● **DATA PROVIDED**
----

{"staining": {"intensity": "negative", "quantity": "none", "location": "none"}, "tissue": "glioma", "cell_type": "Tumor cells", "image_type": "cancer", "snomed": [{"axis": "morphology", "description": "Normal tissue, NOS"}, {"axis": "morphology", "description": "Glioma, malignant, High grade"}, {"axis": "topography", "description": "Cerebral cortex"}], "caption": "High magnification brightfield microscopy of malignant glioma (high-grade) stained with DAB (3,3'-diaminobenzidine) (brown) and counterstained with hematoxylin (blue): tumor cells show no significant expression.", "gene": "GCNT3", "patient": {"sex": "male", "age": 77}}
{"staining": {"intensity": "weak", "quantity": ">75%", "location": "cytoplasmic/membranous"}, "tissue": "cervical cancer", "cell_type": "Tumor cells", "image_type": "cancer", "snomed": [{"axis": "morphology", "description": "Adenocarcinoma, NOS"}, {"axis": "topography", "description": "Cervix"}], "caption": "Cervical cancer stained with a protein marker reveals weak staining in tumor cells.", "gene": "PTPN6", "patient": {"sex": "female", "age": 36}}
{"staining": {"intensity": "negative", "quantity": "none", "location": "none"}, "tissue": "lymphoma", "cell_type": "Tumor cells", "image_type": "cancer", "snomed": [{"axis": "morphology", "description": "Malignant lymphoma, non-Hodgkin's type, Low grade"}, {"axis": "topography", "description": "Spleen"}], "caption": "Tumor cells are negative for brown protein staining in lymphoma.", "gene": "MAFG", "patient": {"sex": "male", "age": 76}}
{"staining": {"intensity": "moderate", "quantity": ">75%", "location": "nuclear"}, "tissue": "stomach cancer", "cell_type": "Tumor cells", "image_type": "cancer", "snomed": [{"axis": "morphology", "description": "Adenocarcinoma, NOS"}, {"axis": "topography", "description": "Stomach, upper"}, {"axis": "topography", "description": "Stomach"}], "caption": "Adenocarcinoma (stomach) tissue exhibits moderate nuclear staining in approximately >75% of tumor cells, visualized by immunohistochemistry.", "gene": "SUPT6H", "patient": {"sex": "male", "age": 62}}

----

● **TASK REQUIREMENTS**
What you should produce is an exact retyping of every line above.

● **RESPONSE BOX**
{"staining": {"intensity": "negative", "quantity": "none", "location": "none"}, "tissue": "glioma", "cell_type": "Tumor cells", "image_type": "cancer", "snomed": [{"axis": "morphology", "description": "Normal tissue, NOS"}, {"axis": "morphology", "description": "Glioma, malignant, High grade"}, {"axis": "topography", "description": "Cerebral cortex"}], "caption": "High magnification brightfield microscopy of malignant glioma (high-grade) stained with DAB (3,3'-diaminobenzidine) (brown) and counterstained with hematoxylin (blue): tumor cells show no significant expression.", "gene": "GCNT3", "patient": {"sex": "male", "age": 77}}
{"staining": {"intensity": "weak", "quantity": ">75%", "location": "cytoplasmic/membranous"}, "tissue": "cervical cancer", "cell_type": "Tumor cells", "image_type": "cancer", "snomed": [{"axis": "morphology", "description": "Adenocarcinoma, NOS"}, {"axis": "topography", "description": "Cervix"}], "caption": "Cervical cancer stained with a protein marker reveals weak staining in tumor cells.", "gene": "PTPN6", "patient": {"sex": "female", "age": 36}}
{"staining": {"intensity": "negative", "quantity": "none", "location": "none"}, "tissue": "lymphoma", "cell_type": "Tumor cells", "image_type": "cancer", "snomed": [{"axis": "morphology", "description": "Malignant lymphoma, non-Hodgkin's type, Low grade"}, {"axis": "topography", "description": "Spleen"}], "caption": "Tumor cells are negative for brown protein staining in lymphoma.", "gene": "MAFG", "patient": {"sex": "male", "age": 76}}
{"staining": {"intensity": "moderate", "quantity": ">75%", "location": "nuclear"}, "tissue": "stomach cancer", "cell_type": "Tumor cells", "image_type": "cancer", "snomed": [{"axis": "morphology", "description": "Adenocarcinoma, NOS"}, {"axis": "topography", "description": "Stomach, upper"}, {"axis": "topography", "description": "Stomach"}], "caption": "Adenocarcinoma (stomach) tissue exhibits moderate nuclear staining in approximately >75% of tumor cells, visualized by immunohistochemistry.", "gene": "SUPT6H", "patient": {"sex": "male", "age": 62}}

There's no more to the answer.